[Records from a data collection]
....

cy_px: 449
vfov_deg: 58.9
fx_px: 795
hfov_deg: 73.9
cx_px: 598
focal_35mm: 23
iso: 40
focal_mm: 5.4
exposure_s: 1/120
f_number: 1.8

....

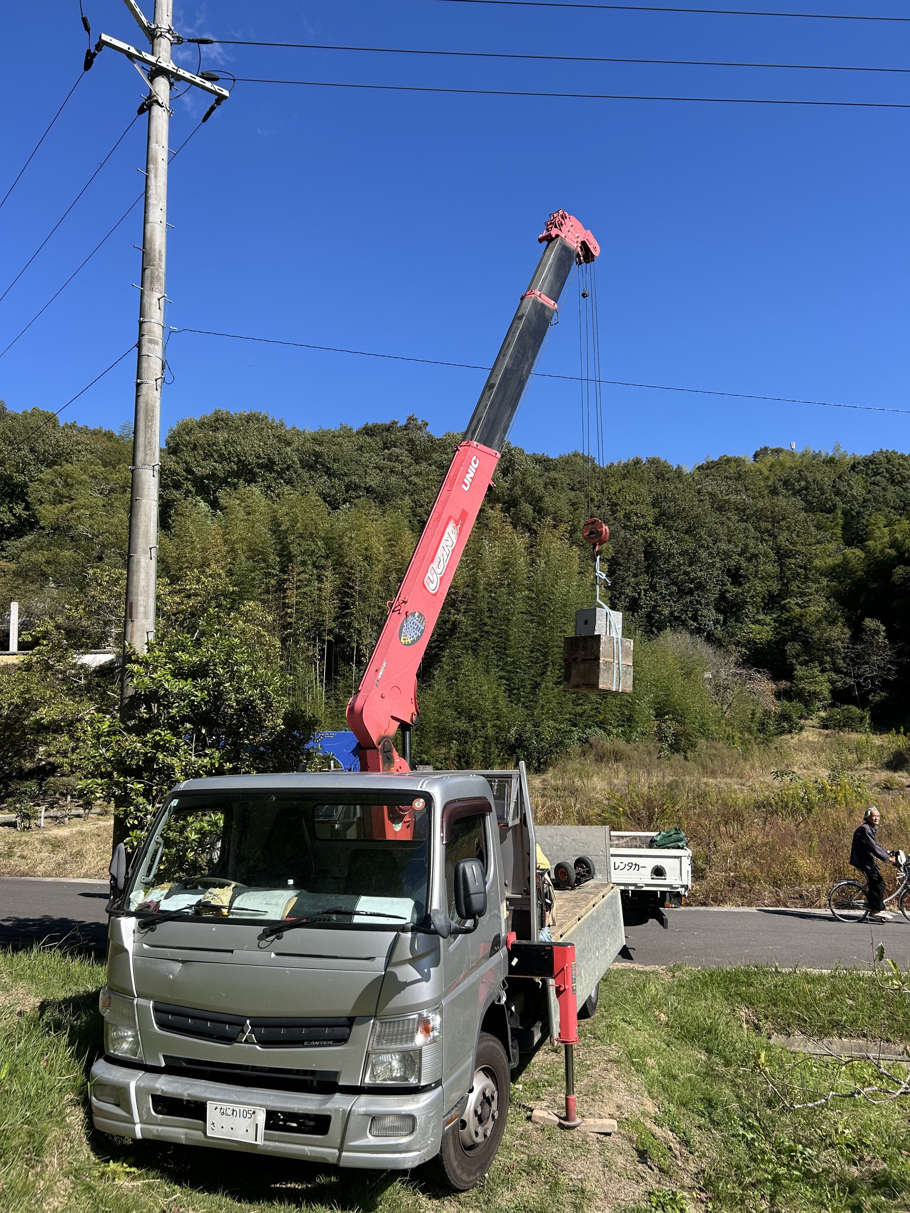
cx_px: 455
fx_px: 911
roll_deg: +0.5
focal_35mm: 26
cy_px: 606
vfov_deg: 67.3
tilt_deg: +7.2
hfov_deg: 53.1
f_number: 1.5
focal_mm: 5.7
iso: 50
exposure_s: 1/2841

....

What you return must be an exact retyping of the lines above starting at the line with "focal_35mm: 26" and ending at the line with "exposure_s: 1/2841", and nothing besides.

— ANSWER TO THIS EXERCISE —
focal_35mm: 26
cy_px: 606
vfov_deg: 67.3
tilt_deg: +7.2
hfov_deg: 53.1
f_number: 1.5
focal_mm: 5.7
iso: 50
exposure_s: 1/2841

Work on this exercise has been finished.